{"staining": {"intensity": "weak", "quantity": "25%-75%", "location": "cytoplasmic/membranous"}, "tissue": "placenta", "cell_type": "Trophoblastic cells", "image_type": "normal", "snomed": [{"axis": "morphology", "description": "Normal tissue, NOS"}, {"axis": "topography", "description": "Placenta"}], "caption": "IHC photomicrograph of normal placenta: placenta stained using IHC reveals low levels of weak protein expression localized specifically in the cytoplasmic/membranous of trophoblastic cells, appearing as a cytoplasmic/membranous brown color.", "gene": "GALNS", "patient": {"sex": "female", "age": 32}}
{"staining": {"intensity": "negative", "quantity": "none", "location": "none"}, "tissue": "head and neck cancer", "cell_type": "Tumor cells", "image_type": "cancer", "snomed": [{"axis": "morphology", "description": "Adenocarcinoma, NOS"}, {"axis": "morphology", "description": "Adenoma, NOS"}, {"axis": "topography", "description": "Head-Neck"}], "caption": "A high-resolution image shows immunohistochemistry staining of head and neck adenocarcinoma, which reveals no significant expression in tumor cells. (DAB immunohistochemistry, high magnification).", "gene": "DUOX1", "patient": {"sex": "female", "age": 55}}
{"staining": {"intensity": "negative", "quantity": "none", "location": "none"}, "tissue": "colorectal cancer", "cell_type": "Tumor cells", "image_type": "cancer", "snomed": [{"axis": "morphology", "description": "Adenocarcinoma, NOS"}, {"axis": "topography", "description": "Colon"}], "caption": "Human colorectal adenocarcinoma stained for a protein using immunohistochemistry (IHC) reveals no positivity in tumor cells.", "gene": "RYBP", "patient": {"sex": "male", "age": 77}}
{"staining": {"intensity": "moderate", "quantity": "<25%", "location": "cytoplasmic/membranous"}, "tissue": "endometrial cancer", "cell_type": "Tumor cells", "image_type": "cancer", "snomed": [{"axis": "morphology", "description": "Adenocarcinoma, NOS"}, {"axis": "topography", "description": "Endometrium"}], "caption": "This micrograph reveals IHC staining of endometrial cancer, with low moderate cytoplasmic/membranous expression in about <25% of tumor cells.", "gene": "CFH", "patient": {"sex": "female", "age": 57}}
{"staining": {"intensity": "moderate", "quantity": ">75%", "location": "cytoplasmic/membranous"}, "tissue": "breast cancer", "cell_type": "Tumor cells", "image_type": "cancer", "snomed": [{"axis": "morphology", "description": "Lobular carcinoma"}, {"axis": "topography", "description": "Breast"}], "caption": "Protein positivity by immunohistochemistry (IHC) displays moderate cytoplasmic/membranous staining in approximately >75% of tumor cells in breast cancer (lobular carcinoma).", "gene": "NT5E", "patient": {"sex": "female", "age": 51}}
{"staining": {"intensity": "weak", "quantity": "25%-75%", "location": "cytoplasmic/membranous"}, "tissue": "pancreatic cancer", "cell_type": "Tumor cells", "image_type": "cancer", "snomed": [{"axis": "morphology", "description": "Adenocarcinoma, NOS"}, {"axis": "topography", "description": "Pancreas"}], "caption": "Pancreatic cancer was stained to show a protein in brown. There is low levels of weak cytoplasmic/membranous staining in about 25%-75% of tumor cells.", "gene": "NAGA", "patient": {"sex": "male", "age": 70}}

++++++

• _TASK DIRECTIONS_: Reproduce the whole listing verbatim.

• _EXERCISE RESPONSE_:
{"staining": {"intensity": "weak", "quantity": "25%-75%", "location": "cytoplasmic/membranous"}, "tissue": "placenta", "cell_type": "Trophoblastic cells", "image_type": "normal", "snomed": [{"axis": "morphology", "description": "Normal tissue, NOS"}, {"axis": "topography", "description": "Placenta"}], "caption": "IHC photomicrograph of normal placenta: placenta stained using IHC reveals low levels of weak protein expression localized specifically in the cytoplasmic/membranous of trophoblastic cells, appearing as a cytoplasmic/membranous brown color.", "gene": "GALNS", "patient": {"sex": "female", "age": 32}}
{"staining": {"intensity": "negative", "quantity": "none", "location": "none"}, "tissue": "head and neck cancer", "cell_type": "Tumor cells", "image_type": "cancer", "snomed": [{"axis": "morphology", "description": "Adenocarcinoma, NOS"}, {"axis": "morphology", "description": "Adenoma, NOS"}, {"axis": "topography", "description": "Head-Neck"}], "caption": "A high-resolution image shows immunohistochemistry staining of head and neck adenocarcinoma, which reveals no significant expression in tumor cells. (DAB immunohistochemistry, high magnification).", "gene": "DUOX1", "patient": {"sex": "female", "age": 55}}
{"staining": {"intensity": "negative", "quantity": "none", "location": "none"}, "tissue": "colorectal cancer", "cell_type": "Tumor cells", "image_type": "cancer", "snomed": [{"axis": "morphology", "description": "Adenocarcinoma, NOS"}, {"axis": "topography", "description": "Colon"}], "caption": "Human colorectal adenocarcinoma stained for a protein using immunohistochemistry (IHC) reveals no positivity in tumor cells.", "gene": "RYBP", "patient": {"sex": "male", "age": 77}}
{"staining": {"intensity": "moderate", "quantity": "<25%", "location": "cytoplasmic/membranous"}, "tissue": "endometrial cancer", "cell_type": "Tumor cells", "image_type": "cancer", "snomed": [{"axis": "morphology", "description": "Adenocarcinoma, NOS"}, {"axis": "topography", "description": "Endometrium"}], "caption": "This micrograph reveals IHC staining of endometrial cancer, with low moderate cytoplasmic/membranous expression in about <25% of tumor cells.", "gene": "CFH", "patient": {"sex": "female", "age": 57}}
{"staining": {"intensity": "moderate", "quantity": ">75%", "location": "cytoplasmic/membranous"}, "tissue": "breast cancer", "cell_type": "Tumor cells", "image_type": "cancer", "snomed": [{"axis": "morphology", "description": "Lobular carcinoma"}, {"axis": "topography", "description": "Breast"}], "caption": "Protein positivity by immunohistochemistry (IHC) displays moderate cytoplasmic/membranous staining in approximately >75% of tumor cells in breast cancer (lobular carcinoma).", "gene": "NT5E", "patient": {"sex": "female", "age": 51}}
{"staining": {"intensity": "weak", "quantity": "25%-75%", "location": "cytoplasmic/membranous"}, "tissue": "pancreatic cancer", "cell_type": "Tumor cells", "image_type": "cancer", "snomed": [{"axis": "morphology", "description": "Adenocarcinoma, NOS"}, {"axis": "topography", "description": "Pancreas"}], "caption": "Pancreatic cancer was stained to show a protein in brown. There is low levels of weak cytoplasmic/membranous staining in about 25%-75% of tumor cells.", "gene": "NAGA", "patient": {"sex": "male", "age": 70}}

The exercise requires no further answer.